• [DATASET ENTRIES]:
****************
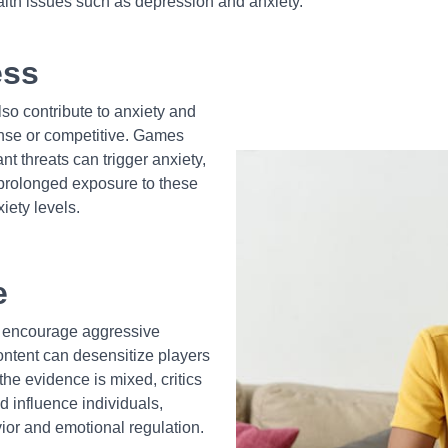
alth issues such as depression and anxiety.
ess
so contribute to anxiety and
ense or competitive. Games
nt threats can trigger anxiety,
, prolonged exposure to these
iety levels.
e
to encourage aggressive
ontent can desensitize players
the evidence is mixed, critics
d influence individuals,
vior and emotional regulation.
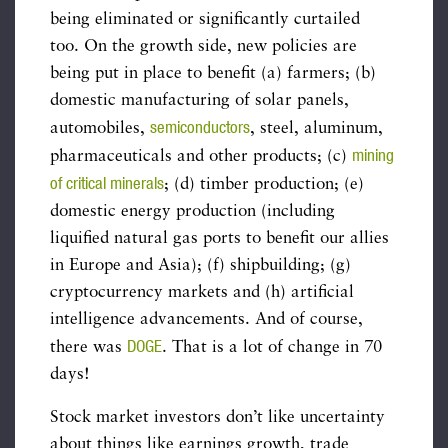
being eliminated or significantly curtailed
too. On the growth side, new policies are
being put in place to benefit (a) farmers; (b)
domestic manufacturing of solar panels,
semiconductors
automobiles,
, steel, aluminum,
mining
pharmaceuticals and other products; (c)
of critical minerals
; (d) timber production; (e)
domestic energy production (including
liquified natural gas ports to benefit our allies
in Europe and Asia); (f) shipbuilding; (g)
cryptocurrency markets and (h) artificial
intelligence advancements. And of course,
DOGE
there was
. That is a lot of change in 70
days!
Stock market investors don’t like uncertainty
about things like earnings growth, trade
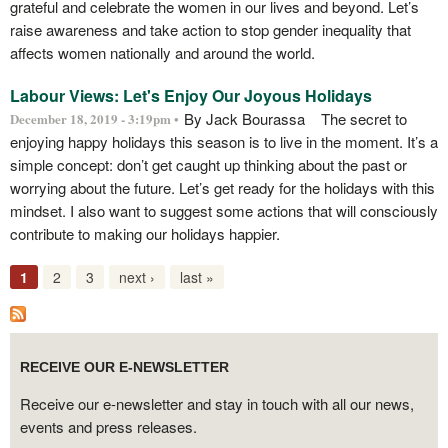
grateful and celebrate the women in our lives and beyond. Let’s
raise awareness and take action to stop gender inequality that
affects women nationally and around the world.
Labour Views: Let's Enjoy Our Joyous Holidays
By Jack Bourassa The secret to
December 18, 2019 - 3:19pm •
enjoying happy holidays this season is to live in the moment. It’s a
simple concept: don’t get caught up thinking about the past or
worrying about the future. Let’s get ready for the holidays with this
mindset. I also want to suggest some actions that will consciously
contribute to making our holidays happier.
1
2
3
next ›
last »
RECEIVE OUR E-NEWSLETTER
Receive our e-newsletter and stay in touch with all our news,
events and press releases.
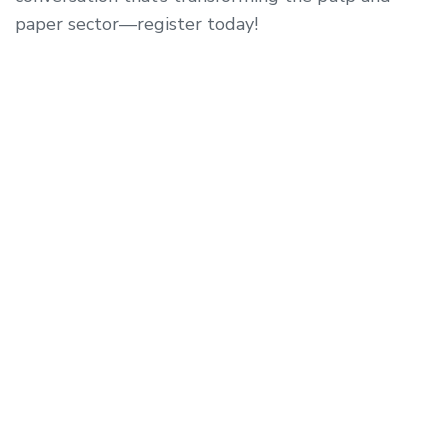
paper sector—register today!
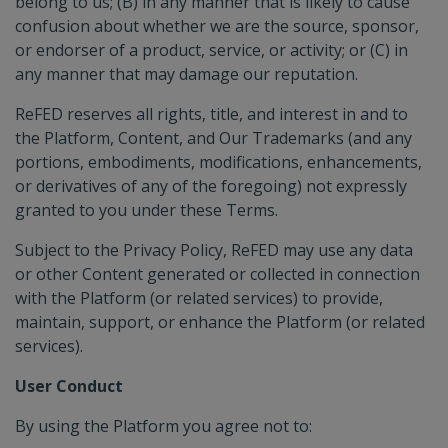
belong to us; (B) in any manner that is likely to cause
confusion about whether we are the source, sponsor,
or endorser of a product, service, or activity; or (C) in
any manner that may damage our reputation.
ReFED reserves all rights, title, and interest in and to
the Platform, Content, and Our Trademarks (and any
portions, embodiments, modifications, enhancements,
or derivatives of any of the foregoing) not expressly
granted to you under these Terms.
Subject to the Privacy Policy, ReFED may use any data
or other Content generated or collected in connection
with the Platform (or related services) to provide,
maintain, support, or enhance the Platform (or related
services).
User Conduct
By using the Platform you agree not to:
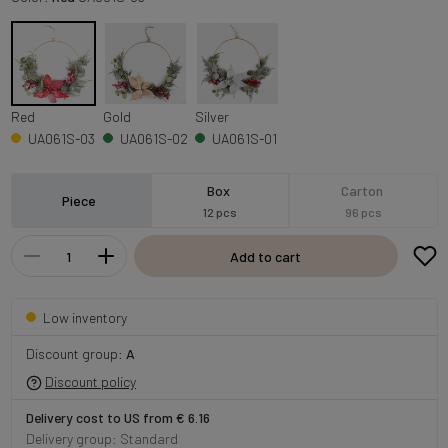
Red
Gold
Silver
UA061S-03
UA061S-02
UA061S-01
Box
Carton
Piece
12 pcs
96 pcs
Add to cart
Low inventory
Discount group:
A
Discount policy
Delivery cost to US from € 6.16
Delivery group: Standard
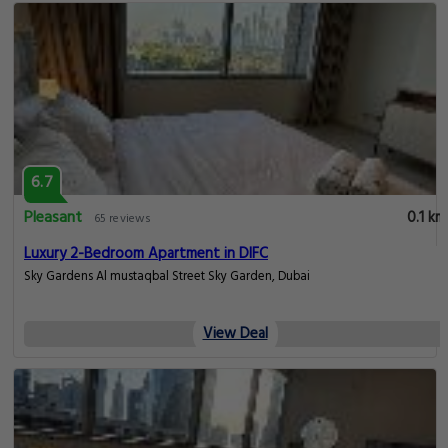
6.7
Pleasant
0.1 km
65 reviews
Luxury 2-Bedroom Apartment in DIFC
Sky Gardens Al mustaqbal Street Sky Garden, Dubai
View Deal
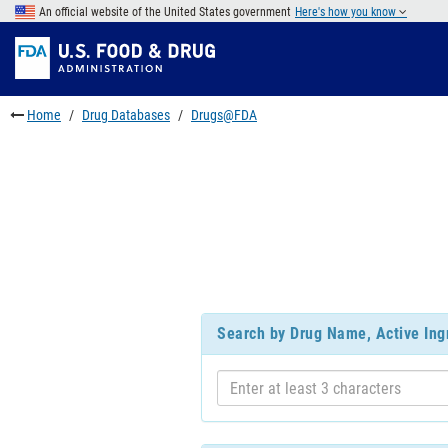
Skip
An official website of the United States government
Here's how you know
to
Skip
main
to
Skip
content
FDA
to
Search
footer
Home
Drug Databases
Drugs@FDA
links
Search by Drug Name, Active Ing
Enter
at
least
3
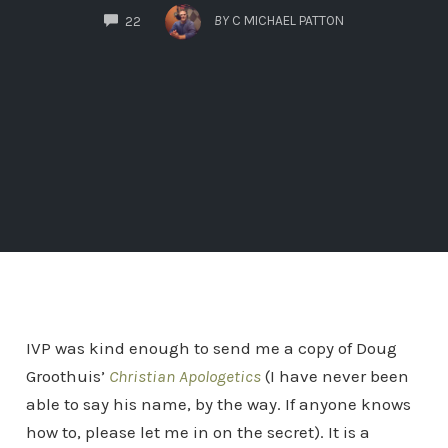
COMMENTS
BY
C MICHAEL PATTON
22
IVP was kind enough to send me a copy of Doug
Groothuis’
Christian Apologetics
(I have never been
able to say his name, by the way. If anyone knows
how to, please let me in on the secret). It is a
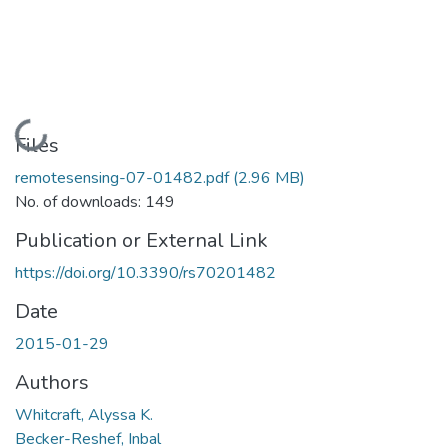
Loading...
Files
remotesensing-07-01482.pdf
(2.96 MB)
No. of downloads: 149
Publication or External Link
https://doi.org/10.3390/rs70201482
Date
2015-01-29
Authors
Whitcraft, Alyssa K.
Becker-Reshef, Inbal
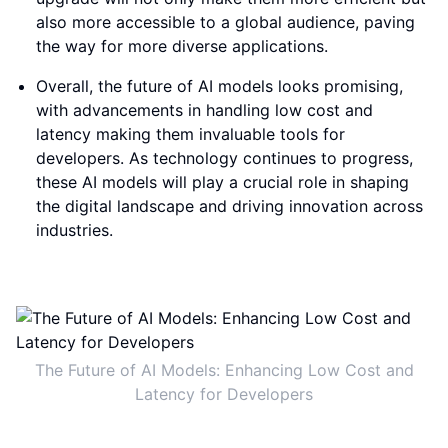
also more accessible to a global audience, paving
the way for more diverse applications.
Overall, the future of AI models looks promising,
with advancements in handling low cost and
latency making them invaluable tools for
developers. As technology continues to progress,
these AI models will play a crucial role in shaping
the digital landscape and driving innovation across
industries.
The Future of AI Models: Enhancing Low Cost and
Latency for Developers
****************
• [INSTRUCTIONS FOR THE TASK]: Output the listing above exactly, but leave its pictures behind.

• [YOUR SOLUTION]:
alth issues such as depression and anxiety.
ess
so contribute to anxiety and
ense or competitive. Games
nt threats can trigger anxiety,
, prolonged exposure to these
iety levels.
e
to encourage aggressive
ontent can desensitize players
the evidence is mixed, critics
d influence individuals,
vior and emotional regulation.
being eliminated or significantly curtailed
too. On the growth side, new policies are
being put in place to benefit (a) farmers; (b)
domestic manufacturing of solar panels,
semiconductors
automobiles,
, steel, aluminum,
mining
pharmaceuticals and other products; (c)
of critical minerals
; (d) timber production; (e)
domestic energy production (including
liquified natural gas ports to benefit our allies
in Europe and Asia); (f) shipbuilding; (g)
cryptocurrency markets and (h) artificial
intelligence advancements. And of course,
DOGE
there was
. That is a lot of change in 70
days!
Stock market investors don’t like uncertainty
about things like earnings growth, trade
grateful and celebrate the women in our lives and beyond. Let’s
raise awareness and take action to stop gender inequality that
affects women nationally and around the world.
Labour Views: Let's Enjoy Our Joyous Holidays
By Jack Bourassa The secret to
December 18, 2019 - 3:19pm •
enjoying happy holidays this season is to live in the moment. It’s a
simple concept: don’t get caught up thinking about the past or
worrying about the future. Let’s get ready for the holidays with this
mindset. I also want to suggest some actions that will consciously
contribute to making our holidays happier.
1
2
3
next ›
last »
RECEIVE OUR E-NEWSLETTER
Receive our e-newsletter and stay in touch with all our news,
events and press releases.
paper sector—register today!
belong to us; (B) in any manner that is likely to cause
confusion about whether we are the source, sponsor,
or endorser of a product, service, or activity; or (C) in
any manner that may damage our reputation.
ReFED reserves all rights, title, and interest in and to
the Platform, Content, and Our Trademarks (and any
portions, embodiments, modifications, enhancements,
or derivatives of any of the foregoing) not expressly
granted to you under these Terms.
Subject to the Privacy Policy, ReFED may use any data
or other Content generated or collected in connection
with the Platform (or related services) to provide,
maintain, support, or enhance the Platform (or related
services).
User Conduct
By using the Platform you agree not to:
Red
Gold
Silver
UA061S-03
UA061S-02
UA061S-01
Box
Carton
Piece
12 pcs
96 pcs
Add to cart
Low inventory
Discount group:
A
Discount policy
Delivery cost to US from € 6.16
Delivery group: Standard
6.7
Pleasant
0.1 km
65 reviews
Luxury 2-Bedroom Apartment in DIFC
Sky Gardens Al mustaqbal Street Sky Garden, Dubai
View Deal
Skip
An official website of the United States government
Here's how you know
to
Skip
main
to
Skip
content
FDA
to
Search
footer
Home
Drug Databases
Drugs@FDA
links
Search by Drug Name, Active Ing
Enter
at
least
3
COMMENTS
BY
C MICHAEL PATTON
22
IVP was kind enough to send me a copy of Doug
Groothuis’
Christian Apologetics
(I have never been
able to say his name, by the way. If anyone knows
how to, please let me in on the secret). It is a
Loading...
Files
remotesensing-07-01482.pdf
(2.96 MB)
No. of downloads: 149
Publication or External Link
https://doi.org/10.3390/rs70201482
Date
2015-01-29
Authors
Whitcraft, Alyssa K.
Becker-Reshef, Inbal
also more accessible to a global audience, paving
the way for more diverse applications.
Overall, the future of AI models looks promising,
with advancements in handling low cost and
latency making them invaluable tools for
developers. As technology continues to progress,
these AI models will play a crucial role in shaping
the digital landscape and driving innovation across
industries.
The Future of AI Models: Enhancing Low Cost and
Latency for Developers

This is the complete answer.